EXCERPT:
┄┄┄┄┄┄┄┄┄┄┄┄┄┄┄┄┄┄┄┄

Mr Sellick could clarify their idea of liberalism: a term associated with political aims and biases.

My own association with Christianity is crucially based on the parable of the good Samaritan. While I am ever doubtful of the retold story (as all of the Gospels are), I put far more faith in this story than in storytellers representing the authority of churches and other organisations.

This matter of reliance on authority was explored by Stanley Milgram, about 40 years ago, and described in the book "Obedience to Authority".

While I share Glorfindel's and others' disappointment with many posters who are messy and abusive toward others' faiths, I appreciate the skepticism behind some of those comments: particularly when it comes to distinguishing between faith-based action and political action. In my opinion, The Exclusive Brethren have clearly crossed the line.

see:
http://lobbyocracy.org.au/?title=Exclusive_Brethren
and
www.aph.gov.au/hansard/senate/dailys/ds150806.pdf
A Speech by Senator Bob Brown about the EB. He states that:
"[The sect] has now existed for almost 200 years and has some 40,000 members around the world, slightly fewer than 15,000 of whom are in Australia."

┄┄┄┄┄┄┄┄┄┄┄┄┄┄┄┄┄┄┄┄

DATA FOR REVIEW:
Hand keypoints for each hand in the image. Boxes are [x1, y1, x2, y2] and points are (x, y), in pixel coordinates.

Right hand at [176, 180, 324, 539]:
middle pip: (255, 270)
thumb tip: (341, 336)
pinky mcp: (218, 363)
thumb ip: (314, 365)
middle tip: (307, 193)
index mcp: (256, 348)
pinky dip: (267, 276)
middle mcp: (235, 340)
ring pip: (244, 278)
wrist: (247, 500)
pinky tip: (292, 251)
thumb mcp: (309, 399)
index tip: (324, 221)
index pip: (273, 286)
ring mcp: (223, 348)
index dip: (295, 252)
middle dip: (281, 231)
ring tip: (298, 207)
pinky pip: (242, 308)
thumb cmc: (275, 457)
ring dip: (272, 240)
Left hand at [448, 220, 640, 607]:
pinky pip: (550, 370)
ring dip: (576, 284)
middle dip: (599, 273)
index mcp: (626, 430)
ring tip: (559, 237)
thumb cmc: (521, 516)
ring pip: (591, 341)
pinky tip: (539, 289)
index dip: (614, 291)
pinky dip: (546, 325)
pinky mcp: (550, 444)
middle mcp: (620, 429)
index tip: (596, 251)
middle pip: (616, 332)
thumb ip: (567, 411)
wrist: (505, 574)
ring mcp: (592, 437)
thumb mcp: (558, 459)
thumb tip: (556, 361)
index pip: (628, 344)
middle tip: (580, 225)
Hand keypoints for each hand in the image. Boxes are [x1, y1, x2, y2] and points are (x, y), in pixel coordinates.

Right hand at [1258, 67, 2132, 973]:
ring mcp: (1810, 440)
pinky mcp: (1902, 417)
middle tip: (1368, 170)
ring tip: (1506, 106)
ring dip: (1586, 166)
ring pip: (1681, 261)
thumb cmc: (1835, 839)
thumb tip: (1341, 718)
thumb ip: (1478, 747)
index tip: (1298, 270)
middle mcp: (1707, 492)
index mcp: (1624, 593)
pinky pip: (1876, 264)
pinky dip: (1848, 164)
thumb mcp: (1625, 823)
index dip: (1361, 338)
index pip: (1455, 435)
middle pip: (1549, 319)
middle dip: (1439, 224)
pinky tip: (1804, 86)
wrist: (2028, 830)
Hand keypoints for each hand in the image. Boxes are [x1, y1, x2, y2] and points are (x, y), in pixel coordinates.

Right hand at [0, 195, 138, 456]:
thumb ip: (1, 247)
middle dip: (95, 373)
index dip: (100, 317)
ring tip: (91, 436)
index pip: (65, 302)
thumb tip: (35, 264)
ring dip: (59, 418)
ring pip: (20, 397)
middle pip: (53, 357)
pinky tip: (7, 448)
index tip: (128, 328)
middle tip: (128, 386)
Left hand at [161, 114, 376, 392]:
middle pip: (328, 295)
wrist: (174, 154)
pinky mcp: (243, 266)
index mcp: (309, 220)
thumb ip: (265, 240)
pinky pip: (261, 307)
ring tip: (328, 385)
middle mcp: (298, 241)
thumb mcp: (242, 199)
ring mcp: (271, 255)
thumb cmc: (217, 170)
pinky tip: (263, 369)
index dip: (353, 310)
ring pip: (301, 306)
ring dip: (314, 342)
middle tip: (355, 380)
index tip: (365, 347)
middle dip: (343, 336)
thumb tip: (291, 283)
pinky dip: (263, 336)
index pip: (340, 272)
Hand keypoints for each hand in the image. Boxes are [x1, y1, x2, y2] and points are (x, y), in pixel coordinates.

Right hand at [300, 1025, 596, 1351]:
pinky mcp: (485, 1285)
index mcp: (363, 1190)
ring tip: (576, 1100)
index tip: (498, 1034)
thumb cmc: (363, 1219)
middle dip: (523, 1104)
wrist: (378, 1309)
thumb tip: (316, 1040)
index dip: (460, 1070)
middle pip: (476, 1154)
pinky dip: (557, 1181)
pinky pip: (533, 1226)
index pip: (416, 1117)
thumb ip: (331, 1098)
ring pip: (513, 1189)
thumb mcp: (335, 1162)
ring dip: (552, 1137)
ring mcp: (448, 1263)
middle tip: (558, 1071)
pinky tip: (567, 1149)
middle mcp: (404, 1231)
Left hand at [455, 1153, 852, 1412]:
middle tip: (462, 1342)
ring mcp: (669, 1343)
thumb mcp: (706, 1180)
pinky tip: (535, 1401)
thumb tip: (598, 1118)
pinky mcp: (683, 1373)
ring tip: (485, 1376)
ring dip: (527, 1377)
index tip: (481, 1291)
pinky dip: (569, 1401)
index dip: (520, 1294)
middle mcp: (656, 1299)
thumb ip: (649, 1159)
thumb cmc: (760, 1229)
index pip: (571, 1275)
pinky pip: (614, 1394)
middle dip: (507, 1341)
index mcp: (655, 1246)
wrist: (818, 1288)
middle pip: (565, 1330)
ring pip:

┄┄┄┄┄┄┄┄┄┄┄┄┄┄┄┄┄┄┄┄

TASK STATEMENT: Proceed with the comment on faith, authority, and the Exclusive Brethren from the point at which it ends. The data bear no relation to the comment on faith and the Exclusive Brethren.

TASK ANSWER:
" ... as the sect has become wealthy it ... [has changed toward] ... extreme right Christian fundamentalism in the United States, which says that Christianity must take over the governance of the world before the return of Christ. That means, of course, a theocracy."

Here is an upcoming video on Christian Fundamentalism in the US:

"Onward, Christian Zionists, a powerful half-hour Alternate Focus documentary, is showing next weekend on Dish TV Channel 9415 (Free Speech TV).

Onward, Christian Zionists
Dish TV Channel 9415
Saturday April 18 7:30 pm (EST)
Sunday April 19 8:30 am and 6:30 pm (EST)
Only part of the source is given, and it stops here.